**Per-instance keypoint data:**
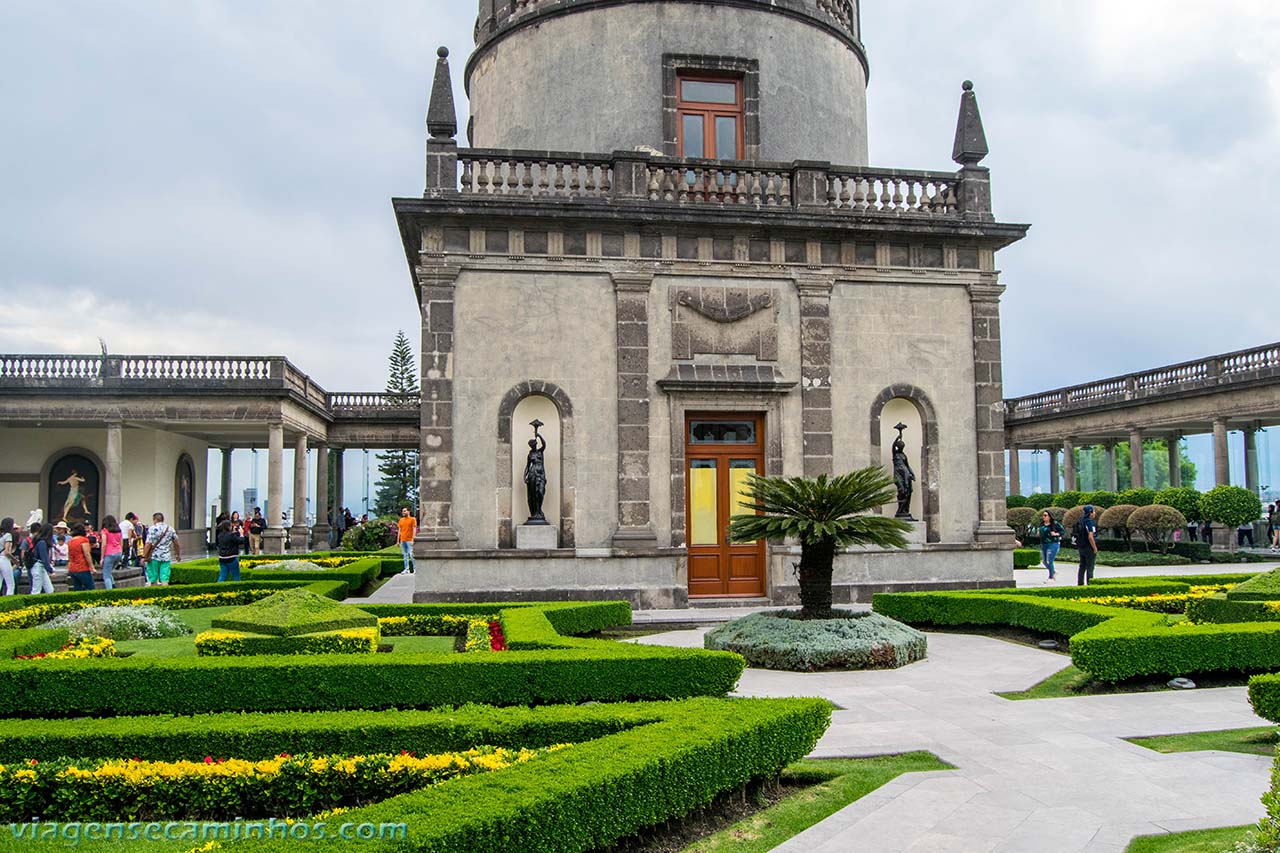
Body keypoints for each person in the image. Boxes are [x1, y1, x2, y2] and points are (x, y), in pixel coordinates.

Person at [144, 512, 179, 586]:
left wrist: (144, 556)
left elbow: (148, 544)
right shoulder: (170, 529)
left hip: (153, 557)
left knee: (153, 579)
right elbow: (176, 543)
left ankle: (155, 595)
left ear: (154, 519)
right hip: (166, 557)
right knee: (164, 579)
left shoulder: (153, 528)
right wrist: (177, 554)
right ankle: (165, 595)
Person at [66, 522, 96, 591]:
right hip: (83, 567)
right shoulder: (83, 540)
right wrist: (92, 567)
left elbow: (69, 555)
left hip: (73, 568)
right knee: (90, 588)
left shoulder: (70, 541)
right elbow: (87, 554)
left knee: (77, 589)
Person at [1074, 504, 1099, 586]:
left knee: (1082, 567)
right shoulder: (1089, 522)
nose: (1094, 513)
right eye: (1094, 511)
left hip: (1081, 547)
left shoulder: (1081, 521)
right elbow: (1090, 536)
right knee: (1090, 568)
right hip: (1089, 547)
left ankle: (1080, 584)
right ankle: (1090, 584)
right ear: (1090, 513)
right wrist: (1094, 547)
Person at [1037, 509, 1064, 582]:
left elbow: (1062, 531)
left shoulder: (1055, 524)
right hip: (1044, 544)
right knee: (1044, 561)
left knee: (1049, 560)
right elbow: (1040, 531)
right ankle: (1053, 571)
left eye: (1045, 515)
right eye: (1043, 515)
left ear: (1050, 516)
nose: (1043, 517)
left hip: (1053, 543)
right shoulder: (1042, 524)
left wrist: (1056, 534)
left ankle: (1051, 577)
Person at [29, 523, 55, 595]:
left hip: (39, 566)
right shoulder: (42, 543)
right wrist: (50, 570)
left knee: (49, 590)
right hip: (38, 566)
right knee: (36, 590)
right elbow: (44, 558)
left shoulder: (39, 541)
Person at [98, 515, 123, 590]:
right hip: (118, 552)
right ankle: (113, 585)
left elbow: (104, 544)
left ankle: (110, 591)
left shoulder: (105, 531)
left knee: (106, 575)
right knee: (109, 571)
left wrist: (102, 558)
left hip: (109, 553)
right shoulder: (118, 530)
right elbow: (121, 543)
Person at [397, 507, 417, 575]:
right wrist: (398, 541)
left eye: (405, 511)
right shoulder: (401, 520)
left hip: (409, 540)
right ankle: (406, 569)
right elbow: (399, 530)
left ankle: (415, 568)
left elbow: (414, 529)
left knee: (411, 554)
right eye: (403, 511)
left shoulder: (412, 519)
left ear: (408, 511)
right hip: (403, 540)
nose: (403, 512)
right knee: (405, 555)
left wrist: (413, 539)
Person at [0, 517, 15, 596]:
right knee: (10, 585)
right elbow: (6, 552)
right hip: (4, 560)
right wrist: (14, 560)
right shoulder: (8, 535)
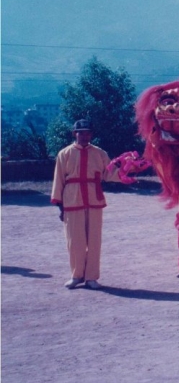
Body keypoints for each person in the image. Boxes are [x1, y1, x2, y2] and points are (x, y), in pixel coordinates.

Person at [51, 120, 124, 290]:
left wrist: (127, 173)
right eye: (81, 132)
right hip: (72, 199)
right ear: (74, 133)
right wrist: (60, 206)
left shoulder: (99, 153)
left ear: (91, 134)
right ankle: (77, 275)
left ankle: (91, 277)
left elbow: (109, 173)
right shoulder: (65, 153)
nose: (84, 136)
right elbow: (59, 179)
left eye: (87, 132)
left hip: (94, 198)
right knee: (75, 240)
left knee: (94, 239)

**WORK INSTRUCTIONS:** Filter the data for the string "wrist" and copy every line that has it.

**RESPONSE AREA:**
left wrist: (144, 556)
right wrist: (177, 554)
right wrist: (92, 567)
right wrist: (1094, 547)
left wrist: (1056, 534)
right wrist: (50, 570)
left wrist: (102, 558)
right wrist: (398, 541)
left wrist: (413, 539)
right wrist: (14, 560)
left wrist: (127, 173)
right wrist: (60, 206)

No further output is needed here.